_YOUR GOAL:_ Of the records that follow, copy only the lines from the line containing "[156,128,307,140] productos de" to the line containing "[878,134,919,148] MIAM ->", both included, exactly as written.
────────
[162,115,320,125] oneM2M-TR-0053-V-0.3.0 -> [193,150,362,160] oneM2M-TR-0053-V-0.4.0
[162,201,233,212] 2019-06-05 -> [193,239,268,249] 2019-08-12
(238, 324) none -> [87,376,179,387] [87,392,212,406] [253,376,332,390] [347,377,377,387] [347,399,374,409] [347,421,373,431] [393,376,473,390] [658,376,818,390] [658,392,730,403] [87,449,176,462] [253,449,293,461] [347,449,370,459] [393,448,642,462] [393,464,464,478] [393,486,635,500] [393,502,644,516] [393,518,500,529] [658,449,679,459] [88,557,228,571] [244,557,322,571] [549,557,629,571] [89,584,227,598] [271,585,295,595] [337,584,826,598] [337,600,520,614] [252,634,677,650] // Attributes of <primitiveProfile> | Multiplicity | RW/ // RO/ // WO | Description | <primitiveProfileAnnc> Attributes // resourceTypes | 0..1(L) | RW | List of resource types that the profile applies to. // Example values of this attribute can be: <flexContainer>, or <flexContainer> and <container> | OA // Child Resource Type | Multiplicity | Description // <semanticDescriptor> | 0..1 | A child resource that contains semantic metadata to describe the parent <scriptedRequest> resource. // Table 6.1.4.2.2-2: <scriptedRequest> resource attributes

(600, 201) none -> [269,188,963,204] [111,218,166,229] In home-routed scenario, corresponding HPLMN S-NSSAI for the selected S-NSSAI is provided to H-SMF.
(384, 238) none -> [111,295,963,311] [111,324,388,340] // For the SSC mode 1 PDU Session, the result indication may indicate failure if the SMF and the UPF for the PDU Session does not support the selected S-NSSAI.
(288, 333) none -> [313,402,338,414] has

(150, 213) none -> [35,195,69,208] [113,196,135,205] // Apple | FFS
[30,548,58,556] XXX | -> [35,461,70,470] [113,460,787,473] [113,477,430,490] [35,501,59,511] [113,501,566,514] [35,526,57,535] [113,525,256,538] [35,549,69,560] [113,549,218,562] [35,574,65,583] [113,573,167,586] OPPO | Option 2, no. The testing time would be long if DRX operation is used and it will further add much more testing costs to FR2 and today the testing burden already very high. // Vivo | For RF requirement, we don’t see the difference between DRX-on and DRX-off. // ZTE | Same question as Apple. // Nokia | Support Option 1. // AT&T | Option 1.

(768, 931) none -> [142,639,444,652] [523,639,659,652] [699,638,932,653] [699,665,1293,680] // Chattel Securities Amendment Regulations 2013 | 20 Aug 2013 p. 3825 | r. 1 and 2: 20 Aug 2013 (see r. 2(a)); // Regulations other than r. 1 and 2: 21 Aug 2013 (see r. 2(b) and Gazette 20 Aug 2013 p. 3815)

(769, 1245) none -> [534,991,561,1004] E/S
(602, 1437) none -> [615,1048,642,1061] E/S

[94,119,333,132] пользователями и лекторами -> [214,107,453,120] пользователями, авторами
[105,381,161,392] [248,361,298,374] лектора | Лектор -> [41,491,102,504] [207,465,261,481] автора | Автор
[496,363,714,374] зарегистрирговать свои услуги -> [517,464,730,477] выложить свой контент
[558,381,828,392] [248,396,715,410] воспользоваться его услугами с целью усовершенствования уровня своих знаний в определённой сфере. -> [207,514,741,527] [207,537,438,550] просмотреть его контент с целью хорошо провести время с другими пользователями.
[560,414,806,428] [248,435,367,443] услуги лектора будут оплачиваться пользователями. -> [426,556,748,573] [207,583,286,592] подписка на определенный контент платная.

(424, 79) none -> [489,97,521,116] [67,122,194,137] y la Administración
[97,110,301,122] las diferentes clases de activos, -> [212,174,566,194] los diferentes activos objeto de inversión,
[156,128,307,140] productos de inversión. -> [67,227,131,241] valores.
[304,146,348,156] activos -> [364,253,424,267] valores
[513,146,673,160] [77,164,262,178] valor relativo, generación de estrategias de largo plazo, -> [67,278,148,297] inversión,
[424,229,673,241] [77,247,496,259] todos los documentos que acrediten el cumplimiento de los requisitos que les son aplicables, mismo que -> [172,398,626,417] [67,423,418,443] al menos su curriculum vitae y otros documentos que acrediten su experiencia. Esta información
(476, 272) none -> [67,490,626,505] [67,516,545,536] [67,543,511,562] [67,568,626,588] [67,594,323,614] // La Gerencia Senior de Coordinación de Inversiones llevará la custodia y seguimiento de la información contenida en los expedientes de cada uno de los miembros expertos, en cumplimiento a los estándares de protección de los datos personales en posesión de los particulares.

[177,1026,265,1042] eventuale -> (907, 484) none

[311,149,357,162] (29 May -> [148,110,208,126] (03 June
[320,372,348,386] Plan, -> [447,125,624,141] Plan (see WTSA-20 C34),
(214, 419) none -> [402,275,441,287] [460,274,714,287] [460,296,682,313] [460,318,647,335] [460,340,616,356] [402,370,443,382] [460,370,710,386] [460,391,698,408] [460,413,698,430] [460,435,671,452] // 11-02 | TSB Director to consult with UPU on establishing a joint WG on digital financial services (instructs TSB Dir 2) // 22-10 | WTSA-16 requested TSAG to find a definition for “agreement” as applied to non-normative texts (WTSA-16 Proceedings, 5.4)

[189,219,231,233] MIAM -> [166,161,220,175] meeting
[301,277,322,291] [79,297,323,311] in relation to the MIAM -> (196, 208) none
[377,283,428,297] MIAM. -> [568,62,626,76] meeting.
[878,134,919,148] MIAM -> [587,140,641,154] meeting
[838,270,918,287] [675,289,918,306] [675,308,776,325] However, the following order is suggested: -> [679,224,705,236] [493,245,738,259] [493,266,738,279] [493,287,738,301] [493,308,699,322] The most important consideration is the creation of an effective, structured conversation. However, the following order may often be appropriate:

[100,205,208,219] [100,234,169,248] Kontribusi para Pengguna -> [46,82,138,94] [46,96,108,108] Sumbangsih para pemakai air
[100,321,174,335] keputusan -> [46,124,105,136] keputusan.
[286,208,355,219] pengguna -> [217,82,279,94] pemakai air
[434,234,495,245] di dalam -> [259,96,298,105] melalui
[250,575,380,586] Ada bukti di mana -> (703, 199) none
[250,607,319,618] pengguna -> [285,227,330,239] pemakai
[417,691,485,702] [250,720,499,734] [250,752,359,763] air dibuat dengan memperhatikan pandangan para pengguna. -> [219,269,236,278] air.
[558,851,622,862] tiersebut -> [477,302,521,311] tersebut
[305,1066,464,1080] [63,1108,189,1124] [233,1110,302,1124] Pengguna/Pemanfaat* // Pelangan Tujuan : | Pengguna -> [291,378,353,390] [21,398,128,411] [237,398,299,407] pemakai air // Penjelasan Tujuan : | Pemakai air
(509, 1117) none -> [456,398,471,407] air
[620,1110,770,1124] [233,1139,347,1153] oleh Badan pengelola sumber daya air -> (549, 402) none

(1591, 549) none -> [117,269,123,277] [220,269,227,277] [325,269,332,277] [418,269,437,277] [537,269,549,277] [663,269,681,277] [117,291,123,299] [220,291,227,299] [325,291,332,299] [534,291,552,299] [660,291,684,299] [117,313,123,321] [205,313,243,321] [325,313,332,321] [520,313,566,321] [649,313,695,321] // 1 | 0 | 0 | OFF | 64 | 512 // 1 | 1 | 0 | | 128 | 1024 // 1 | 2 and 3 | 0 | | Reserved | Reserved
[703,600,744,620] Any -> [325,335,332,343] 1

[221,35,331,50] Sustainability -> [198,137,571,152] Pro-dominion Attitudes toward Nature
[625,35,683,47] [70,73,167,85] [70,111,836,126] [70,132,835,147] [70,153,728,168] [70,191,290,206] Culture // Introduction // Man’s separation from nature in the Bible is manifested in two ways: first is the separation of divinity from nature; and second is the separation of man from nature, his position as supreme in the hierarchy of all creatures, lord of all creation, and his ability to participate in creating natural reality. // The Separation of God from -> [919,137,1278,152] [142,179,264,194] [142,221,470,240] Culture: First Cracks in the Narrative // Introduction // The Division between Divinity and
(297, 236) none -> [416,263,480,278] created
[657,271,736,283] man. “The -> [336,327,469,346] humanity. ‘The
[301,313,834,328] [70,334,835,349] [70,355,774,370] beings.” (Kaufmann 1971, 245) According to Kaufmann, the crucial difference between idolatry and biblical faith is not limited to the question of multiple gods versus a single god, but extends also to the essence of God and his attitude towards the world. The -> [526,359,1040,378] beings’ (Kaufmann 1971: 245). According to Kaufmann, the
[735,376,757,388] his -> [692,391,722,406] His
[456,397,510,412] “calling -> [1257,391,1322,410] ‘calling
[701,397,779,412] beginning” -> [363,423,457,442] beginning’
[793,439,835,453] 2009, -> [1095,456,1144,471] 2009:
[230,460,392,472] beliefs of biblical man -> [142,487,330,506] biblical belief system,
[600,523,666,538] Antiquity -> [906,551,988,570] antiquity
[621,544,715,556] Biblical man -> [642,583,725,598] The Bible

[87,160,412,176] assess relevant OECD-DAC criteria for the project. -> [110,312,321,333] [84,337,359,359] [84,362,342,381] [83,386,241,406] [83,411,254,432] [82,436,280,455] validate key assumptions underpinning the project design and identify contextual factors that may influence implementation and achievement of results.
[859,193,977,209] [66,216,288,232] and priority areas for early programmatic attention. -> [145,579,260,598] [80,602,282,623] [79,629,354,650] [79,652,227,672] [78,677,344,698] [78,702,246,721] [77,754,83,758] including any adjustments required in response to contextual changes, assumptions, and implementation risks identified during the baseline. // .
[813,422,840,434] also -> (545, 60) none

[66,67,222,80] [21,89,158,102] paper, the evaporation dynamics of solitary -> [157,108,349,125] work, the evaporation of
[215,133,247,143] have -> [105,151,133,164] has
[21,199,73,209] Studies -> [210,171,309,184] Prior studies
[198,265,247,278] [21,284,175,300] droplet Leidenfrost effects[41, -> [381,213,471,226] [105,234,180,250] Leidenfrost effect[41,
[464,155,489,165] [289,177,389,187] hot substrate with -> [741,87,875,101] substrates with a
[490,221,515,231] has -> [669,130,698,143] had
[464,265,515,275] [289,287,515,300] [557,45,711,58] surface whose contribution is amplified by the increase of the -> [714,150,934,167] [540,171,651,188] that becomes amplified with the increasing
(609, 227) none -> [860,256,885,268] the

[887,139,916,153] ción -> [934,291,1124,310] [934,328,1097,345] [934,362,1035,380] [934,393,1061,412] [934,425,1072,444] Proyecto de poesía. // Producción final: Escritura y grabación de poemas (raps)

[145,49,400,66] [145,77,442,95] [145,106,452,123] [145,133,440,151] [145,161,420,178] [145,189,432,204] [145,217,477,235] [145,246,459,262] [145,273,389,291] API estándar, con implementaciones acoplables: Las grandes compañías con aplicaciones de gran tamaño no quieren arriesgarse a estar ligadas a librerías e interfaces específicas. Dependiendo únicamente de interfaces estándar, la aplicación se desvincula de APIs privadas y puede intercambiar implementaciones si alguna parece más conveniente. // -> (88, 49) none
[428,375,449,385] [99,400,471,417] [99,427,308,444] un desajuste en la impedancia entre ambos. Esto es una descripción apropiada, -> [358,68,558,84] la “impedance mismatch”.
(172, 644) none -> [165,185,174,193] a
────────
_TASK RESPONSE:_
[156,128,307,140] productos de inversión. -> [67,227,131,241] valores.
[304,146,348,156] activos -> [364,253,424,267] valores
[513,146,673,160] [77,164,262,178] valor relativo, generación de estrategias de largo plazo, -> [67,278,148,297] inversión,
[424,229,673,241] [77,247,496,259] todos los documentos que acrediten el cumplimiento de los requisitos que les son aplicables, mismo que -> [172,398,626,417] [67,423,418,443] al menos su curriculum vitae y otros documentos que acrediten su experiencia. Esta información
(476, 272) none -> [67,490,626,505] [67,516,545,536] [67,543,511,562] [67,568,626,588] [67,594,323,614] // La Gerencia Senior de Coordinación de Inversiones llevará la custodia y seguimiento de la información contenida en los expedientes de cada uno de los miembros expertos, en cumplimiento a los estándares de protección de los datos personales en posesión de los particulares.

[177,1026,265,1042] eventuale -> (907, 484) none

[311,149,357,162] (29 May -> [148,110,208,126] (03 June
[320,372,348,386] Plan, -> [447,125,624,141] Plan (see WTSA-20 C34),
(214, 419) none -> [402,275,441,287] [460,274,714,287] [460,296,682,313] [460,318,647,335] [460,340,616,356] [402,370,443,382] [460,370,710,386] [460,391,698,408] [460,413,698,430] [460,435,671,452] // 11-02 | TSB Director to consult with UPU on establishing a joint WG on digital financial services (instructs TSB Dir 2) // 22-10 | WTSA-16 requested TSAG to find a definition for “agreement” as applied to non-normative texts (WTSA-16 Proceedings, 5.4)

[189,219,231,233] MIAM -> [166,161,220,175] meeting
[301,277,322,291] [79,297,323,311] in relation to the MIAM -> (196, 208) none
[377,283,428,297] MIAM. -> [568,62,626,76] meeting.
[878,134,919,148] MIAM -> [587,140,641,154] meeting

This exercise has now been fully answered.